Isso quer dizer que, se você está pretendendo declarar seu amor a alguém, terá mais chance se fizer isso ao embalo de uma balada romântica. Mas é claro, a música é um “empurrãozinho amigo”. Se você não tem uma boa proposta para fazer, não culpe a ciência pela rejeição.
Espero ter esclarecido a relação entre o cérebro, a música e as emoções. É claro que há muitas outras informações disponíveis sobre isso, que seria impossível explicar aqui, além de muitas outras coisas que a ciência ainda não descobriu. E ai está o encanto da ciência. Mesmo esclarecendo os mecanismos subjacentes às emoções evocadas pela música, ela não elimina o aspecto emocional da experiência musical. Ao contrário, quanto mais conhecemos sobre a neurociência da música, mais intensa é nossa sensação de deslumbramento ao pensar nas incríveis “sinfonias” produzidas pelos nossos neurônios, que nos permite sentir o prazer de ouvir nossa música preferida.
Referências:
GUÉGUEN, N. JACOB, C. LAMY, L. "Love is in the Air": effects of songs with romantic lyrics on compliance with a courtship request.
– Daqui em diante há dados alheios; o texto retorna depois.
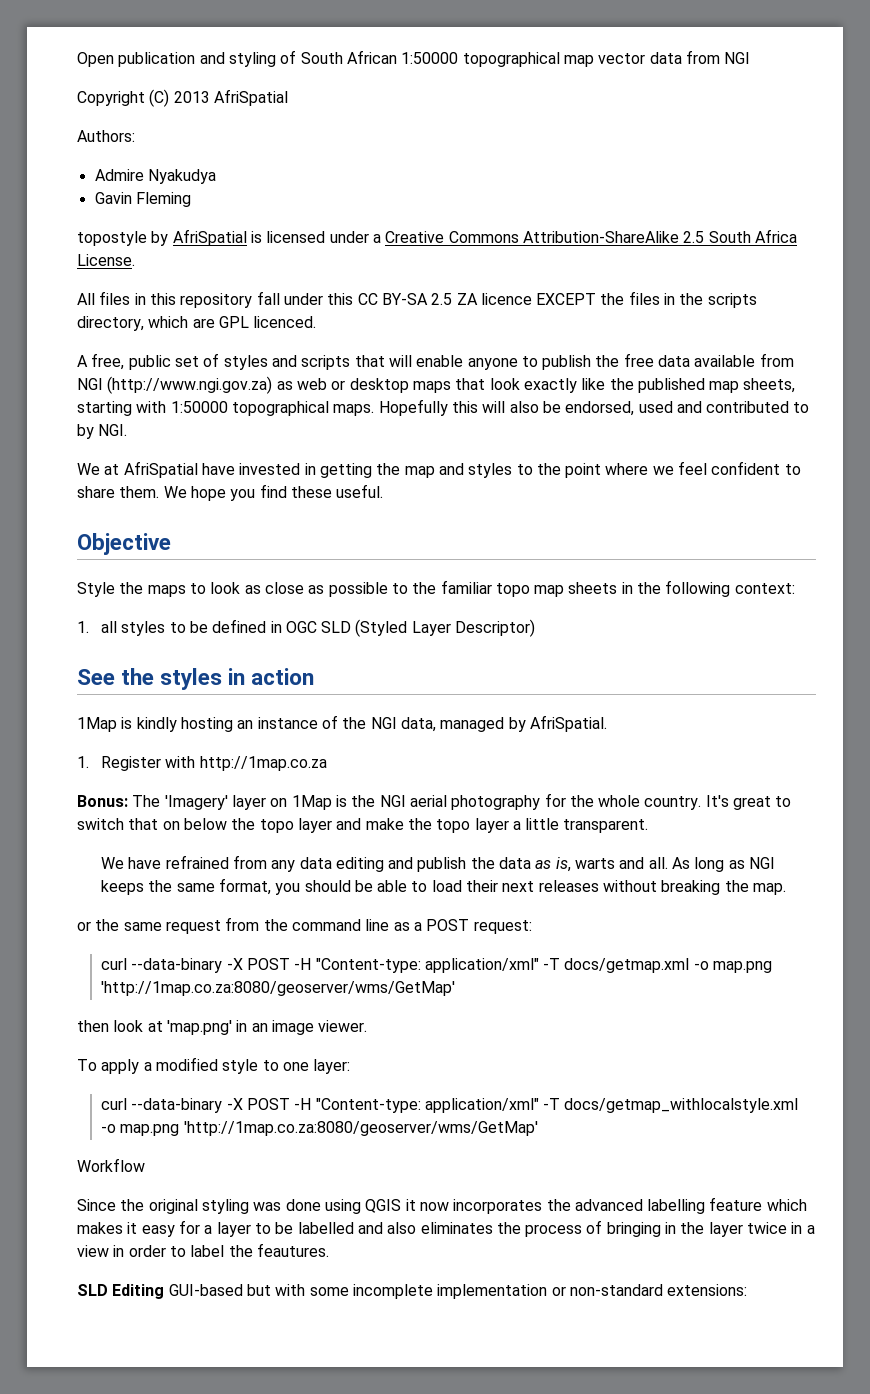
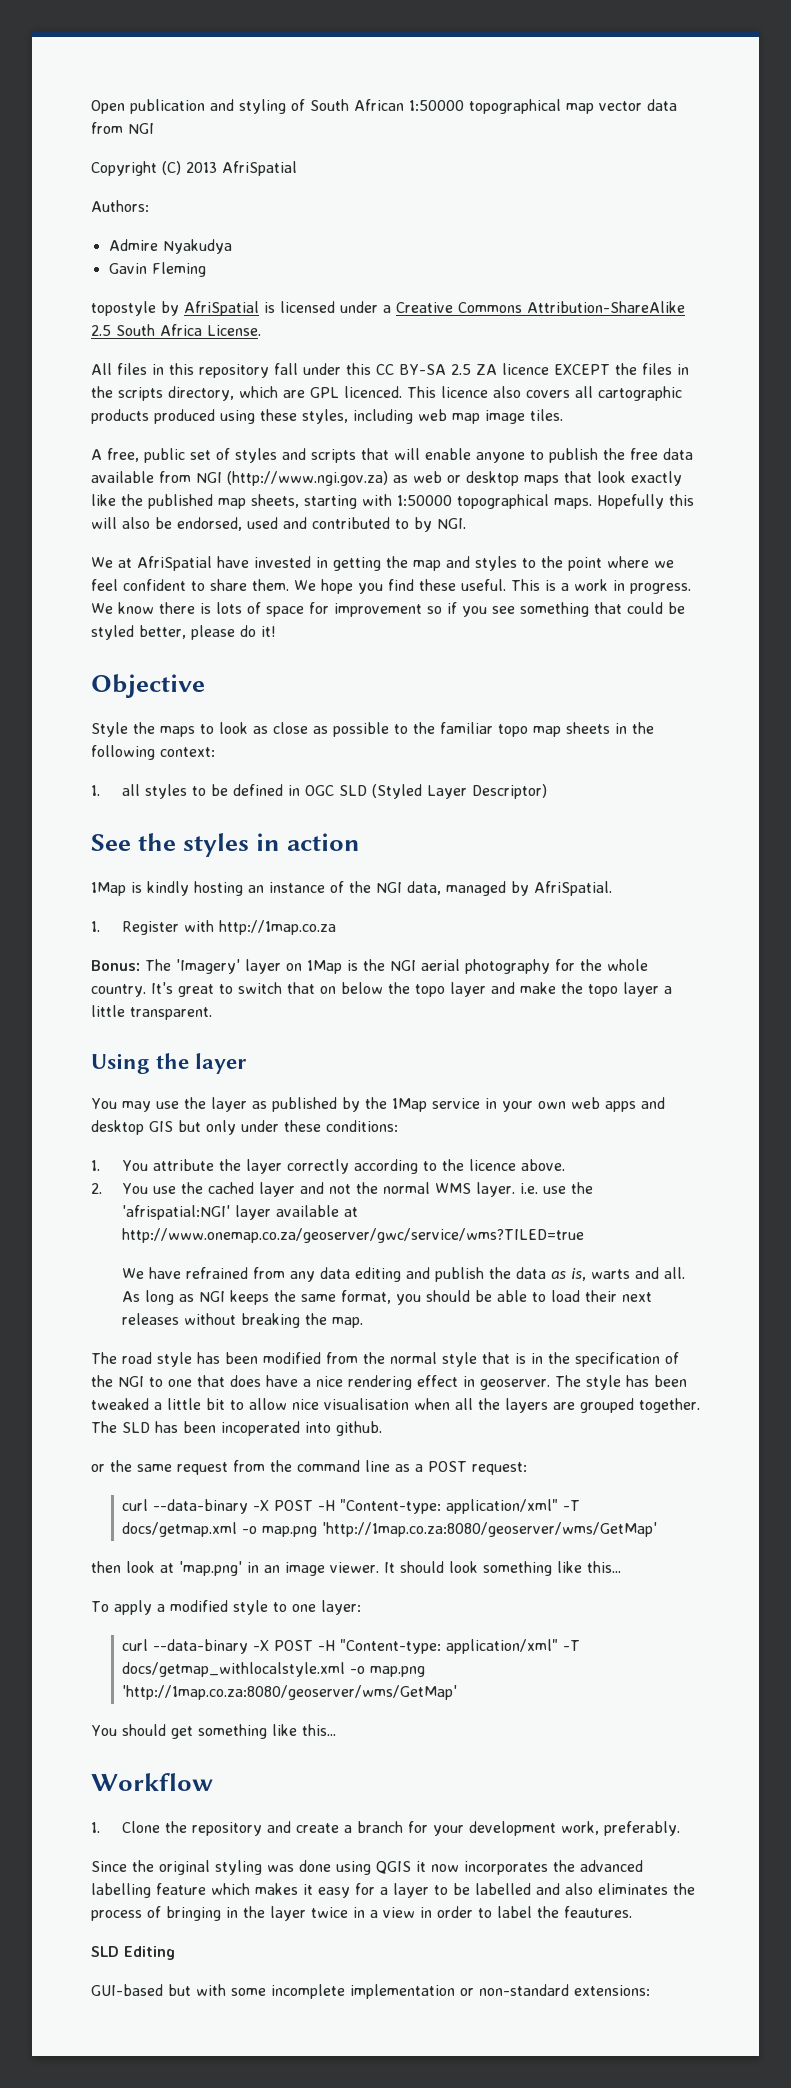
(317, 322) none -> [407,386,682,401] [91,409,563,424] This licence also covers all cartographic products produced using these styles, including web map image tiles.
(384, 491) none -> [511,579,691,594] [91,602,685,617] [91,625,276,640] This is a work in progress. We know there is lots of space for improvement so if you see something that could be styled better, please do it!
(649, 826) none -> [91,1053,248,1074] [91,1097,665,1112] [91,1120,398,1135] [91,1159,566,1174] [91,1182,594,1197] [122,1205,359,1220] [122,1228,585,1243] // Using the layer // You may use the layer as published by the 1Map service in your own web apps and desktop GIS but only under these conditions: // 1. You attribute the layer correctly according to the licence above. // 2. You use the cached layer and not the normal WMS layer. i.e. use the 'afrispatial:NGI' layer available at http://www.onemap.co.za/geoserver/gwc/service/wms?TILED=true
(787, 889) none -> [91,1352,679,1367] [91,1375,687,1390] [91,1398,700,1413] [91,1421,382,1436] // The road style has been modified from the normal style that is in the specification of the NGI to one that does have a nice rendering effect in geoserver. The style has been tweaked a little bit to allow nice visualisation when all the layers are grouped together. The SLD has been incoperated into github.
(368, 1026) none -> [384,1561,621,1576] It should look something like this...
[77,1158,145,1172] Workflow -> [91,1724,336,1739] [91,1773,213,1791] [91,1821,681,1836] You should get something like this... // Workflow // 1. Clone the repository and create a branch for your development work, preferably.
(165, 1291) none -> (175, 1953) //

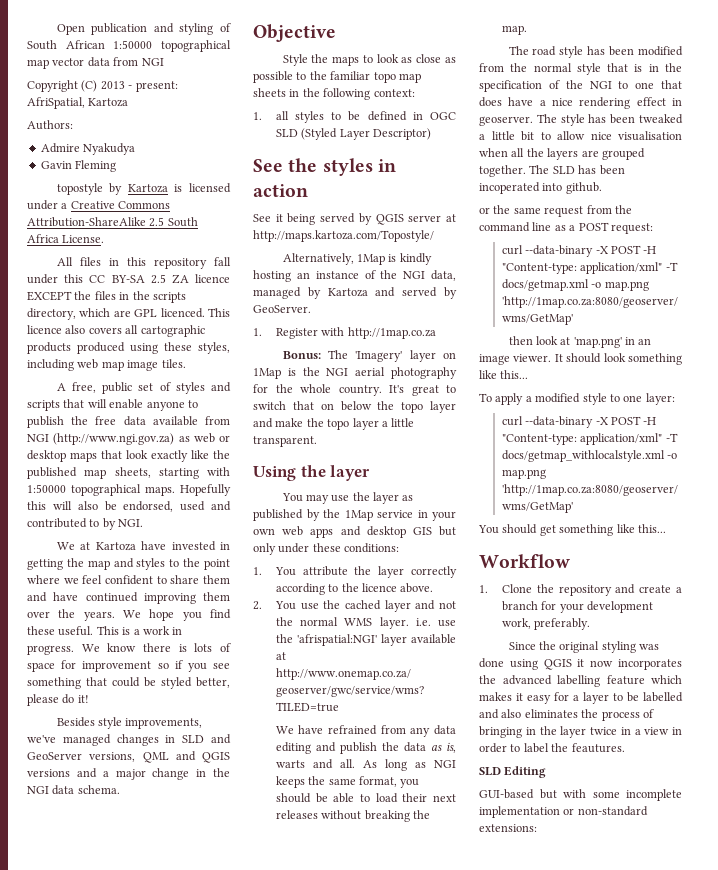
[222,161,297,176] AfriSpatial -> [128,81,178,92] [27,97,129,109] - present: AfriSpatial, Kartoza
[184,301,259,316] AfriSpatial -> [127,184,168,193] Kartoza
[137,556,212,571] AfriSpatial -> [95,542,136,551] Kartoza
[252,579,289,591] them. -> [202,575,230,584] [27,592,230,604] [27,609,115,621] them and have continued improving them over the years.
(276, 631) none -> [56,717,203,729] [27,734,232,746] [27,751,230,763] [27,768,230,780] [27,785,120,795] // Besides style improvements, we've managed changes in SLD and GeoServer versions, QML and QGIS versions and a major change in the NGI data schema.
(361, 842) none -> [253,213,456,225] [253,230,434,242] [282,253,354,265] See it being served by QGIS server at http://maps.kartoza.com/Topostyle/ // Alternatively,
[534,881,612,896] AfriSpatial. -> [327,287,457,299] [253,305,311,313] Kartoza and served by GeoServer.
Psychology of Music, vol. 38, 2009.
KOELSCH, S. Toward a neural basis of music-evoked emotions. TRENDS in Cognitive Sciences, vol. 14, nº 3, 2010.
MOLNAR-SZAKACS, I. OVERY, K. Music and mirror neurons: from motion to 'e'motion. SCAN, vol. 1, p. 235-241, 2006.
SACKS, O. Alucinações Musicais. São Paulo: Companhia das Letras, 2007.